Calculate the integral over E $$\iiiint_E \sin(x^2+y^2) \,dx\,dy\,dz\,dt$$ where E is $$\{ z^2 \leqslant x^2+y^2 \leqslant 2z;\\ t \leqslant xy \leqslant 2t\}$$
To identify the integration limits I came up with the idea to apply the inequality $$xy \leqslant \frac{x^2 + y^2}{2}$$ and therefore claim that $$t \leqslant z$$ Also $$t \leqslant 2t$$ and $$z^2 \leqslant 2z$$ imply that $$t \geqslant 0$$ and $$0 \leqslant z \leqslant 2 $$ The last step I did was making a substitution $$x=r\cos\phi;\ y=r\sin\phi$$ from which I got $$t \leqslant r^2\cos\phi \sin\phi \leqslant 2t$$ and (using the fact that $\sin(x^2+y^2)$ is even, so to obtain the integral from $-\pi$ to $\pi$ we can double the integral from $-\frac{\pi}{2}$ to $\frac{\pi}{2}$) $$ \frac{\arcsin\frac{2t}{r^2}}{2} \leqslant \phi \leqslant \frac{\arcsin\frac{4t}{r^2}}{2} $$ As a result, I got the following repeated integral: $$ 2\int_{0}^{2}\,dz\int_{0}^{z}\,dt\int_{z}^{\sqrt{2z}}\,dr\int_{\frac{\arcsin\frac{2t}{r^2}}{2}}^{\frac{\arcsin\frac{4t}{r^2}}{2}}r\sin{r^2}\,d\phi $$
But trying to calculate this, I get the integral of $\arcsin$ difference which I cannot take.

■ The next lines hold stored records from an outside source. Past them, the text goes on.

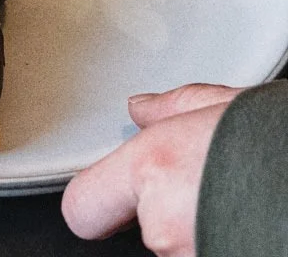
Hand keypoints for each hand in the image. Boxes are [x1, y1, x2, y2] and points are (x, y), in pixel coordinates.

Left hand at [62, 84, 238, 254]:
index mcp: (154, 166)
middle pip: (143, 223)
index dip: (94, 200)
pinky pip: (202, 252)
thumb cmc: (279, 143)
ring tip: (228, 198)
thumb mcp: (220, 107)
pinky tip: (240, 216)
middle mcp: (165, 221)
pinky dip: (215, 238)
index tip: (106, 194)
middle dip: (163, 209)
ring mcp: (189, 255)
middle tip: (197, 187)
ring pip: (176, 243)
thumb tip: (142, 109)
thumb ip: (169, 110)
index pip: (82, 206)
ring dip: (193, 225)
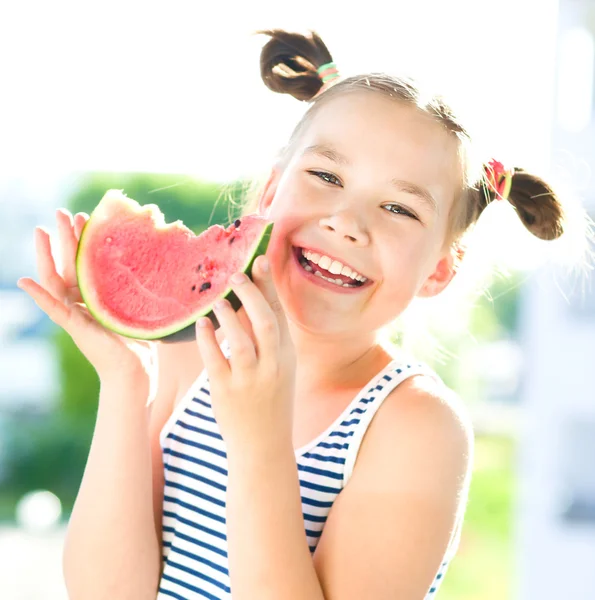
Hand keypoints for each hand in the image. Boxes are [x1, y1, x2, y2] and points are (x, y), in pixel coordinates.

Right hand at [18, 209, 155, 396]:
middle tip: (61, 211)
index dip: (83, 240)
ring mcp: (76, 315)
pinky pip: (54, 310)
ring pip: (57, 279)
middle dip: (65, 238)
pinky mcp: (76, 329)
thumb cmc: (141, 342)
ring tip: (41, 230)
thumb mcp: (139, 307)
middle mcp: (83, 303)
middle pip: (70, 264)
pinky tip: (24, 282)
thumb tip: (157, 263)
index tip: (86, 216)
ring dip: (48, 255)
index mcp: (97, 297)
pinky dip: (40, 297)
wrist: (136, 372)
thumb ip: (138, 290)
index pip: (87, 262)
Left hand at [195, 255, 295, 451]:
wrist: (263, 447)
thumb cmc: (271, 403)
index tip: (261, 260)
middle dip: (252, 294)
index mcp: (287, 358)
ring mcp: (249, 381)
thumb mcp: (281, 371)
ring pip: (241, 342)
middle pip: (265, 323)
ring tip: (217, 300)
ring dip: (228, 315)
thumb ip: (271, 341)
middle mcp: (272, 368)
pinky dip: (207, 339)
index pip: (280, 315)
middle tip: (236, 274)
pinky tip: (201, 324)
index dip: (270, 287)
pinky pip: (215, 360)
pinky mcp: (225, 393)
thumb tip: (255, 304)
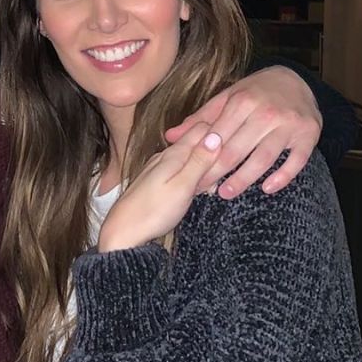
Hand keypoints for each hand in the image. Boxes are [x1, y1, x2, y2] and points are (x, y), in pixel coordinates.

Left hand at [97, 123, 221, 252]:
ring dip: (206, 164)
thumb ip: (199, 161)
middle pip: (195, 142)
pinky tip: (201, 186)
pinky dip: (194, 175)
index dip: (220, 132)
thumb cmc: (153, 211)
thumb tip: (215, 135)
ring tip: (221, 176)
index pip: (200, 129)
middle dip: (215, 149)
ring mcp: (159, 168)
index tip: (237, 141)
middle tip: (234, 162)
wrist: (123, 232)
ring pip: (189, 157)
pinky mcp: (157, 181)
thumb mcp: (182, 186)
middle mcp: (165, 156)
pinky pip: (181, 170)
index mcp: (173, 154)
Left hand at [164, 66, 321, 199]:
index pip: (217, 137)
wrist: (296, 79)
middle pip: (237, 150)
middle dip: (216, 173)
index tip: (189, 175)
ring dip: (243, 180)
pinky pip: (296, 162)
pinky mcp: (309, 135)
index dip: (201, 159)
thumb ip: (200, 119)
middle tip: (202, 191)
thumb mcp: (227, 98)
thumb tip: (169, 136)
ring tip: (226, 193)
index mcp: (242, 102)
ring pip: (263, 159)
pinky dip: (282, 177)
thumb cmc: (254, 92)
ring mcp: (289, 124)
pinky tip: (267, 189)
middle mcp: (266, 113)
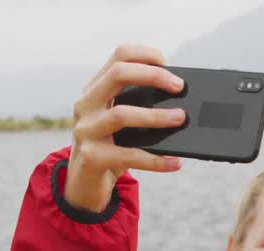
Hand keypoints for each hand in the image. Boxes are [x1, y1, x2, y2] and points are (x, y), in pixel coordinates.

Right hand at [65, 45, 187, 211]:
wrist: (83, 183)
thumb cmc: (110, 147)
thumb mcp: (120, 121)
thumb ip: (139, 106)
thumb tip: (180, 103)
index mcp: (95, 89)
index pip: (119, 56)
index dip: (145, 54)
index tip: (168, 63)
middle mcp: (86, 104)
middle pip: (118, 74)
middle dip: (152, 76)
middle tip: (179, 86)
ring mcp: (86, 130)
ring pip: (122, 114)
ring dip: (156, 116)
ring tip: (180, 119)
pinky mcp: (91, 157)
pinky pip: (129, 155)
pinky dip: (156, 160)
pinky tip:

Are there different ways to get a repeated integral from the given quadruple one?
Assuming we can do the $xy$ integrals first, we have two simultaneous inequalities that need to be satisfied due to AM-GM:
$$\begin{cases}4t \leq 2z \\ 2t \leq z^2 \end{cases}$$
since the upper bounds for the $t$ always need to be less than the upper bounds for the $z$, and same for the lower bounds. So we have a situation where we are sometimes limited by our upper bounds and sometimes by the lower bounds. This means we have to split up the outer integrals like so:
$$\iint_{tz} = \int_0^1 \int_0^{\frac{z^2}{2}} + \int_1^2\int_0^{\frac{z}{2}}$$
For the inner integrals, let's do polar coordinates as you suggest and take note of the same $x \leftrightarrow y$ exchange symmetry since our integral is only in the first quadrant. This will also be split into three integrals, giving a total of six integrals.
$$\frac{I}{2} = \int_0^1 \int_0^{\frac{z^2}{2}} \int_{\frac{1}{2}\sin^{-1}\left(\frac{t}{z}\right)}^{\frac{1}{2}\sin^{-1}\left(\frac{2t}{z}\right)} \int_{\sqrt{\frac{2t}{z^2\sin 2\phi}}}^{2z} + \int_0^1 \int_0^{\frac{z^2}{2}} \int_{\frac{1}{2}\sin^{-1}\left(\frac{2t}{z}\right)}^{\frac{1}{2}\sin^{-1}\left(\frac{2t}{z^2}\right)} \int_{\sqrt{\frac{2t}{z^2\sin 2\phi}}}^{\sqrt{\frac{2t}{z\sin 2\phi}}}$$ $$ + \int_0^1 \int_0^{\frac{z^2}{2}} \int_{\frac{1}{2}\sin^{-1}\left(\frac{2t}{z}\right)}^{\frac{\pi}{4}} \int_{z^2}^{\sqrt{\frac{2t}{z\sin 2\phi}}} + \cdots$$
(with the other three integrals being similar, but swapping the middle two angles) and with an integrand of
$$r\sin r^2$$ This can also be done with just four integrals by doing the angular integral first (as it would split the integral into two regions), but this leads to the same problem of integrating the product of a trig and inverse trig. In short, I don't see a way to swap the integrals further.